Prosit Neujahr! Jungfräulich liegt 2017 vor uns und man möchte es fast ein bisschen in Watte packen, damit es möglichst lang seine Unschuld bewahre. Viele von uns schlagen sich bekanntlich in diesen Tagen mit guten Vorsätzen herum oder zumindest mit dem Gedanken, was man vom neuen Jahr wohl so zu erwarten hat. Vielleicht aber können wir in Anbetracht der wünschenswerten Unschuldskonservierung von Jahren einmal den Spieß herumdrehen und stattdessen fragen, was das neue Jahr von uns erwarten darf?

Ich hätte dazu einen zaghaften Vorschlag zu machen, bei dem ich kurz ins Regal mit der Nummer 2016 greifen muss: Damals nämlich wusste ich mich in einer Unterhaltung positiv über die Mitarbeiter der Jugendämter zu äußern, die sich einer besonderen Belastungssituation ausgesetzt sahen, als der UMA, wie Menschen sprechen, die mit der Rhetorik abgeschlossen haben, zahlenmäßig vermehrt auf der deutschen Fußmatte zu stehen wusste. Wir erinnern uns.

Ich wurde allerdings umgehend rüde abgewatscht, indem man mir entgegenschleuderte, was das denn alles solle, das sei schließlich deren Job.

Der Satz hallt seitdem in mir nach. Und ich komme nicht hinein in die Gedankengänge, die diese Herabwürdigung des Menschen als reinen Pflichterfüller letztlich bedeuten: Du erfüllst eine tägliche Aufgabe, du kriegst Geld dafür, damit du dich selbst am Leben und Laufen halten kannst, ergo: Halt die Fresse über das Ausmaß, in welchem sie dich belastet oder mit welchen besonderen Schwierigkeiten du zu kämpfen hast!

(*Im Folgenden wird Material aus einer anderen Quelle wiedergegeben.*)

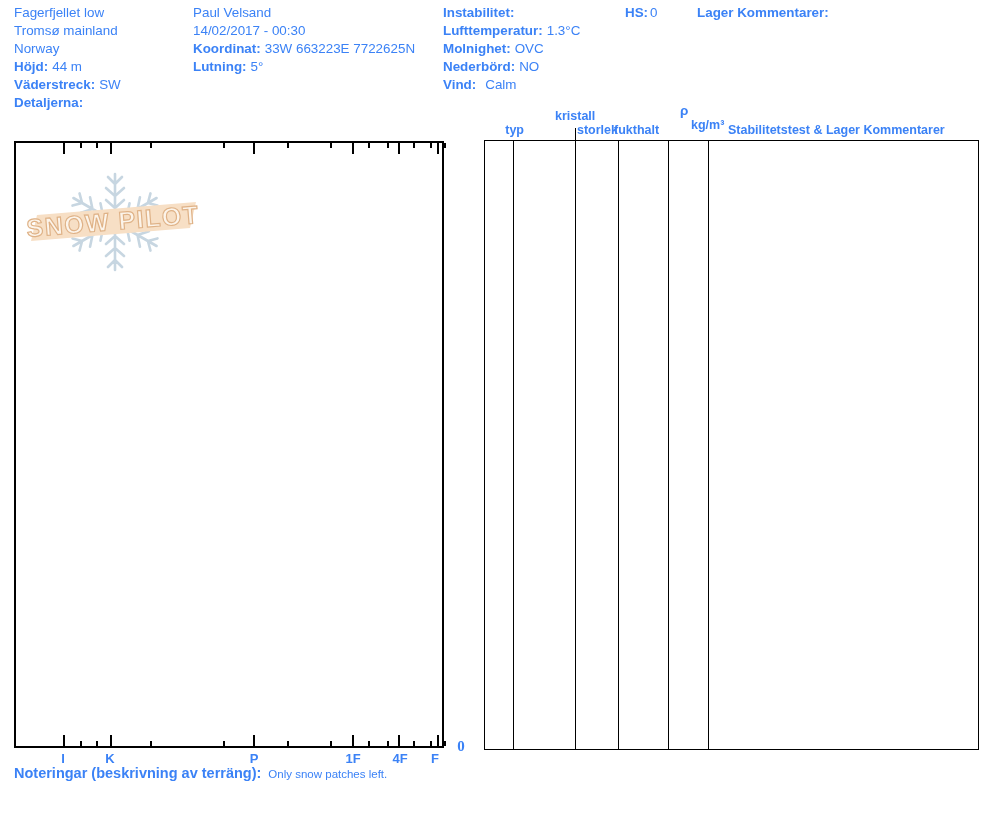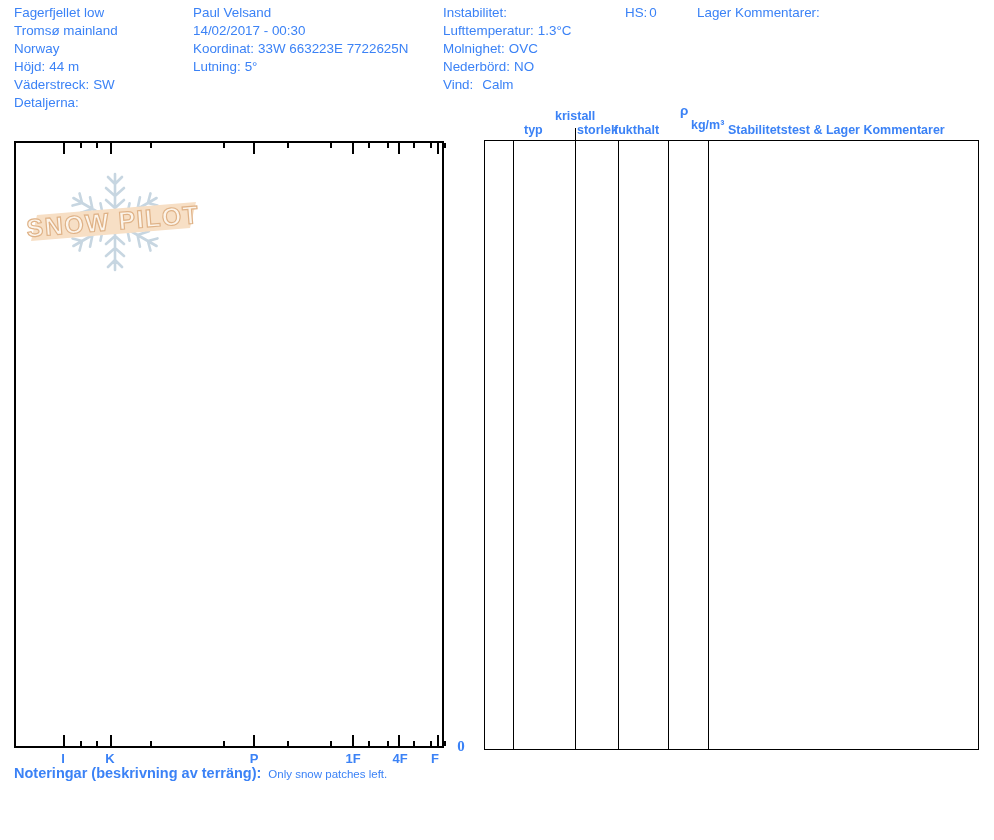--- a/index.html
+++ b/index.html
@@ -6,7 +6,7 @@
   .page{position:relative;width:994px;height:840px;background:#ffffff;
         font-family:"Liberation Sans",sans-serif;color:#3b82f6;overflow:hidden;}
   .info-col{position:absolute;top:4px;font-size:13.4px;line-height:18px;white-space:nowrap;}
-  .line b{font-weight:normal;text-align:center;}
+  .line b{font-weight:bold;text-align:center;}
   .line .val{margin-left:4px;}
   .line .val-tight{margin-left:2px;}
   .line .val-wide{margin-left:9px;}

Das ist offensichtlich common sense.

Und gleichzeitig der Grund, warum so viele am Happening „Kommerz“ teilnehmen, die Payback-Karte fürs große Glück besitzen, aber das kleine Glück lieber einer unangemessenen Härte dem Mitmenschen preisgeben.

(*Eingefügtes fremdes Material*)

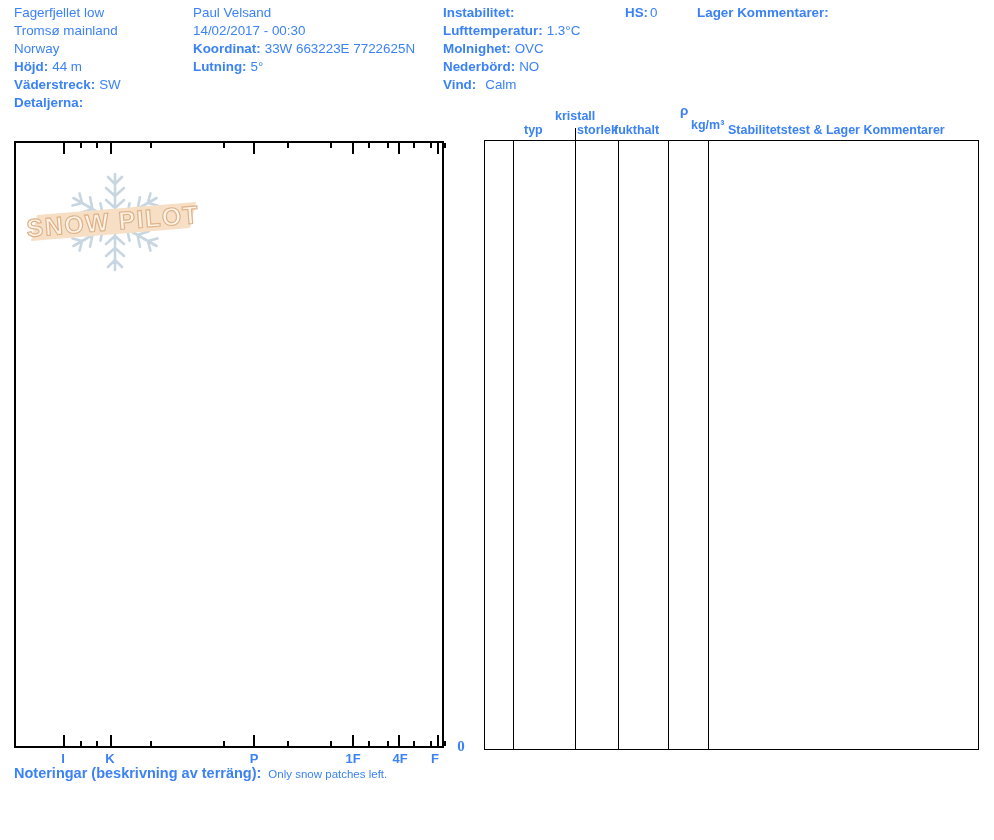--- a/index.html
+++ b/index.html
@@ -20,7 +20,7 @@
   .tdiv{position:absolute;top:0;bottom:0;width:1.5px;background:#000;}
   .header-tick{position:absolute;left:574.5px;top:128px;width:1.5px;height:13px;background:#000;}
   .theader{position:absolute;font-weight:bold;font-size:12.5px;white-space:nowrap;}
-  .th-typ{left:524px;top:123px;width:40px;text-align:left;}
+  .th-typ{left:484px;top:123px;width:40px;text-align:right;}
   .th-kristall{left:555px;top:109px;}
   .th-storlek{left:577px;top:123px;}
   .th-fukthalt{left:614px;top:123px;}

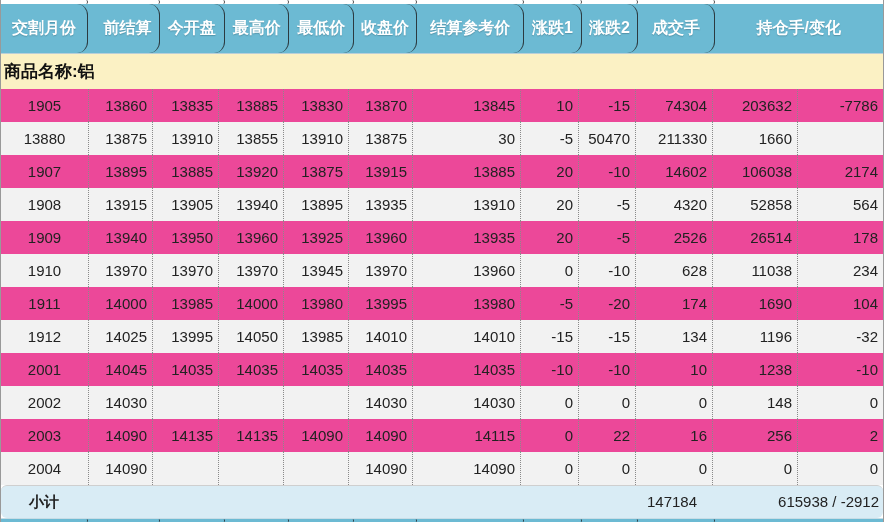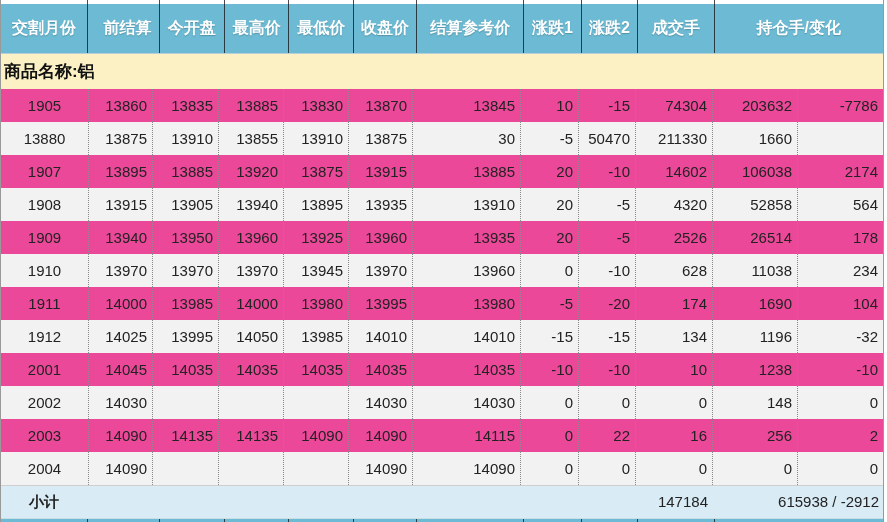--- a/index.html
+++ b/index.html
@@ -27,7 +27,7 @@
   }
   
   .hrow { display:flex; width:100%; }
-  .hrow > div { height:100%; }
+  .hrow > div { height:100%;border-radius:11px; }
   .hrow > :nth-child(1){ width:88px; }
   .hrow > :nth-child(2){ width:64px;margin-left:8px; }
   .hrow > :nth-child(3){ width:66px; }

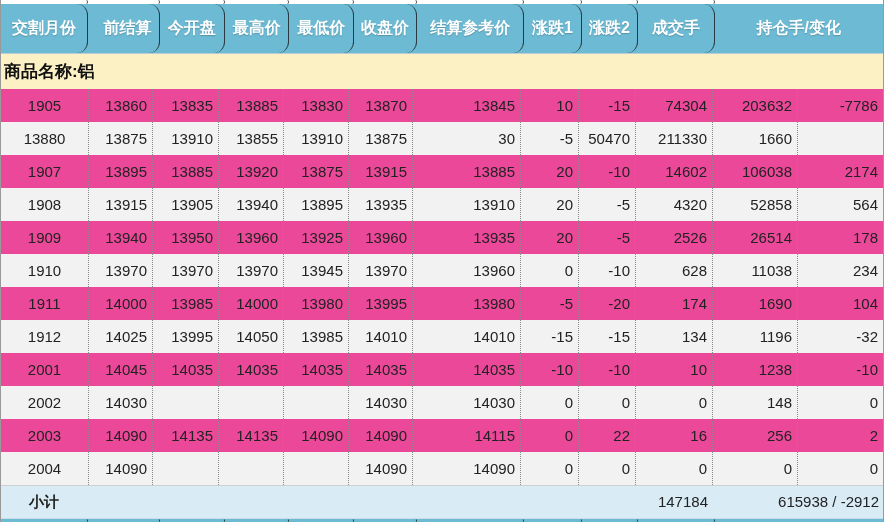--- a/index.html
+++ b/index.html
@@ -92,6 +92,7 @@
     display:flex; height:33px; background:var(--subtotal_bg);
     border-top:1px solid #cfcfcf;
     margin-bottom:0;
+    border-radius:6px;
   }
   .subtotal > div { height:33px; line-height:32px; font-size:15px; color:var(--text_color); }
   .subtotal-label { width:88px; font-weight:bold; padding-left:28px; font-size:16px; }

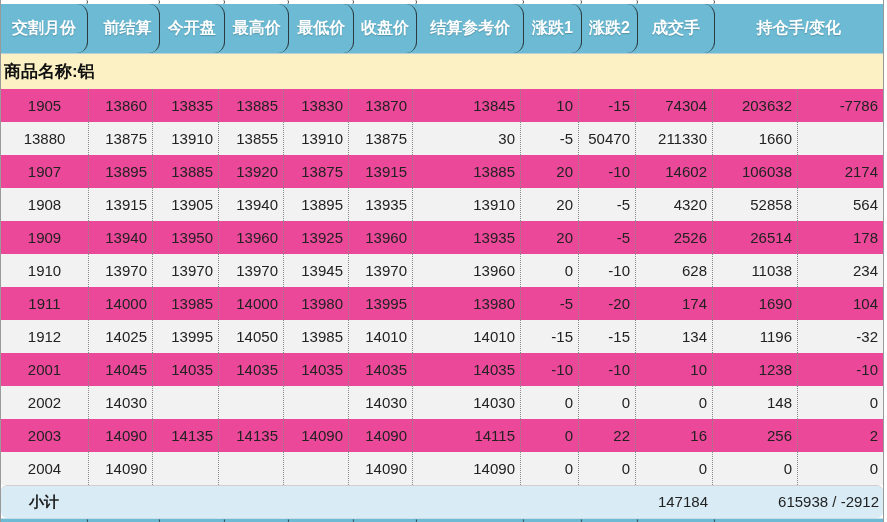--- a/index.html
+++ b/index.html
@@ -97,7 +97,7 @@
   .subtotal > div { height:33px; line-height:32px; font-size:15px; color:var(--text_color); }
   .subtotal-label { width:88px; font-weight:bold; padding-left:28px; font-size:16px; }
   .subtotal-spacer { width:547px; }
-  .subtotal-volume { width:77px; text-align:right; padding-right:5px; }
+  .subtotal-volume { width:77px; text-align:center; padding-right:5px; }
   .subtotal-oi { width:170px; text-align:right; padding-right:4px; }
 </style>
 </head>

Wenn man dem mal nämlich mit weniger Anspruchshaltung gegenübertritt („Mach gefälligst deinen Job!“, „Ich möchte den Namen Ihres Vorgesetzten!“ oder „Ich will gar nicht wissen, warum du Bäckerei-Verkäuferin hier im dünnen Stöffchen bei geöffneten Ladentüren im Januar und exorbitanter Bezahlung nicht so richtig fröhlich bist, wenn ich dir missmutig meine Bestellung entgegenplärre …“ ), erhält man manchmal sogar ein Lächeln aufs Heiterkeits-Konto für den Tag. Oder ein freundliches „Latte macchiato und eine Brezel – wie immer?“

Ja, so sind die Leute, die einfach nur ihren verdammt einfachen Job machen und zwar täglich:  Im Jugendamt. Im Back-Shop. Nachts an der Tanke. Die frühmorgens um 8 am OP-Tisch. Die in der Behinderten-Werkstatt anleiten und Mut geben. Die an der Supermarktkasse. Die mit dem Sechserwagen in der Kinderkrippe. Die im Notarztwagen. Die die Obdachlosen-Zeitungen verkaufen. Die Krebsmedikamente entwickeln. Die uns den Müll wegfahren, den wir so viel produzieren. Die Bücher schreiben. Die Tiere pflegen. Die uns mit Musik emporheben. Die Landwirtschaft betreiben.

Die machen alle ihren Job.

Und dafür sollte man verdammt allen und verdammt viel öfter mal auf die Schulter hauen und sagen: Alter Falter, ihr seid bewundernswert. Alle. Ein Leben ohne all das, was ihr täglich macht, wäre nicht das, was wir uns wünschen.

Die machen doch nur ihren  Job … ? Einspruch, Euer  Ehren: Die machen unser Leben!